Unable to create CUDA graph nodes with null placeholder values

For my project, I want to create a graph whose structure is always the same, but the parameters will change for each invocation. For this I create the graph with null values for memcpy pointers and kernel arguments, but get a runtime error “invalid argument”. Is it possible to do it without having to create fake placeholders? Here is an example:

#include <cstdio>
#include <vector>

#define gpuErrchk(ans) \
  { gpuAssert((ans), __FILE__, __LINE__); }
__host__ inline void gpuAssert(cudaError_t code, const char* file, int line,
                               bool abort = true) {
  if (code != cudaSuccess) {
    printf("GPUassert: %s %s %d\n", cudaGetErrorString(code), file, line);
  }
}

__global__ void kernel() {}

int main() {
  cudaGraph_t graph;
  gpuErrchk(cudaGraphCreate(&graph, 0));
  void* indices;
  gpuErrchk(cudaMalloc(&indices, 10));

  std::vector<int> indices_host(10);

  // Works
  cudaGraphNode_t copy_indices_node;
  gpuErrchk(cudaGraphAddMemcpyNode1D(&copy_indices_node, graph, nullptr, 0,
                                     indices, indices_host.data(), 10,
                                     cudaMemcpyHostToDevice));

  // Fails
  cudaGraphNode_t copy_indices_node2;
  gpuErrchk(cudaGraphAddMemcpyNode1D(&copy_indices_node2, graph, nullptr, 0,
                                     nullptr, nullptr, 0,
                                     cudaMemcpyHostToDevice));

  // Works
  cudaGraphNode_t kernel_node;
  auto placeholder_params = cudaKernelNodeParams{.func = (void*)kernel,
                                                 .gridDim = dim3(1, 1, 1),
                                                 .blockDim = dim3(1, 1, 1),
                                                 .sharedMemBytes = 0,
                                                 .kernelParams = nullptr,
                                                 .extra = nullptr};

  gpuErrchk(cudaGraphAddKernelNode(&kernel_node, graph, nullptr, 0,
                                   &placeholder_params));

  // Fails
  cudaGraphNode_t kernel_node2;
  gpuErrchk(cudaGraphAddKernelNode(&kernel_node2, graph, nullptr, 0, nullptr));

  cudaGraphExec_t graphExec;
  gpuErrchk(cudaGraphInstantiate(&graphExec, graph, nullptr, nullptr, 0));

  gpuErrchk(cudaFree(indices));
  return 0;
}

Compiled with: nvcc -o example -arch=sm_61 test.cu, with CUDA 12.5. Output:

GPUassert: invalid argument test.cu 31
GPUassert: invalid argument test.cu 49

And another quick question since I’m here: the documentation for cudaGraphInstantiate states:

Memcpy nodes:

  • Only copies involving device memory and/or pinned device-mapped host memory are permitted.[…]

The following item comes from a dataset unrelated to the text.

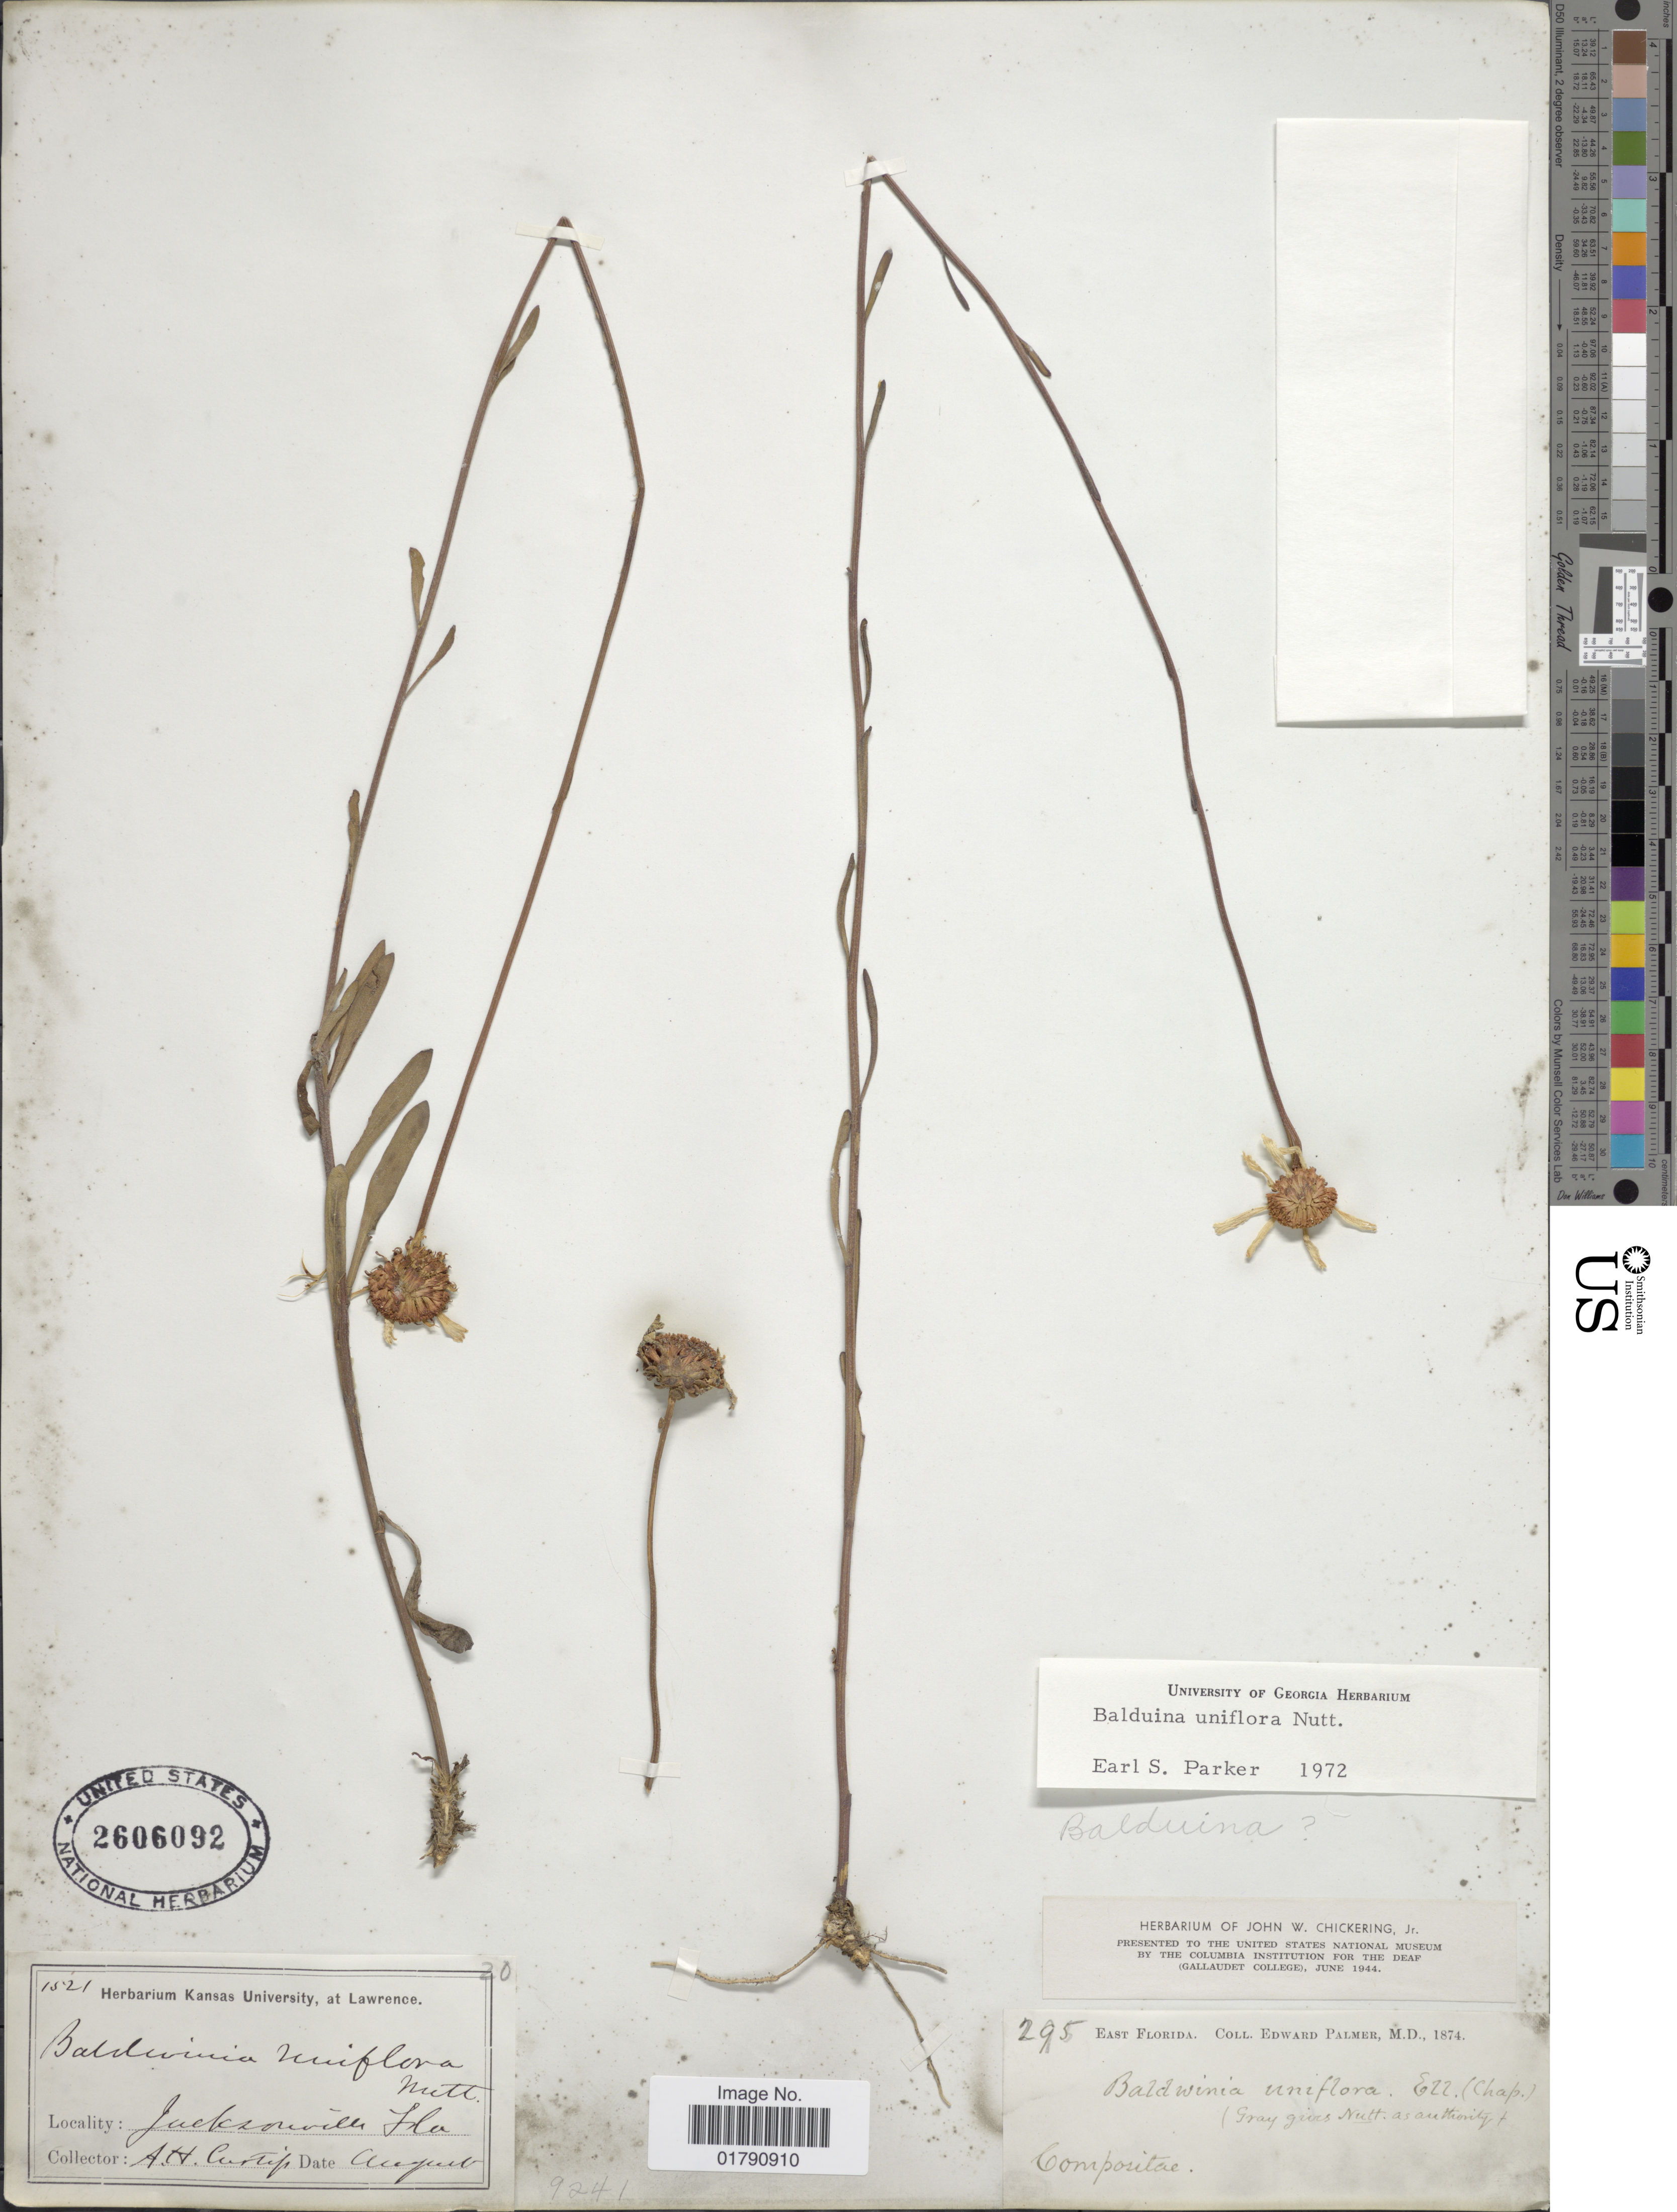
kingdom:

Why is this the case? Doesnt the graph use cudaMemcpy/Async?

And another one (sorry, but I really cant find any info): How can I debug a CUDA graph, I have found that the Memcpy before a kernel launch does not copy correctly, but do not know how I can assure that the copy has happened before the kernel launch.

Nsight Systems will show you the timeline relationship between the copy and launch.

Thanks for the reply! I have now solved that issue, but on Nsight Systems the whole execution shows up as 1 graph. Is it possible to view the breakdown of what is executing when?

Sorry, graphs are I area I have yet to explore, but looking at this, Nsight Systems seems to be doing that under a graph scenario, unless I misunderstand what you’re after.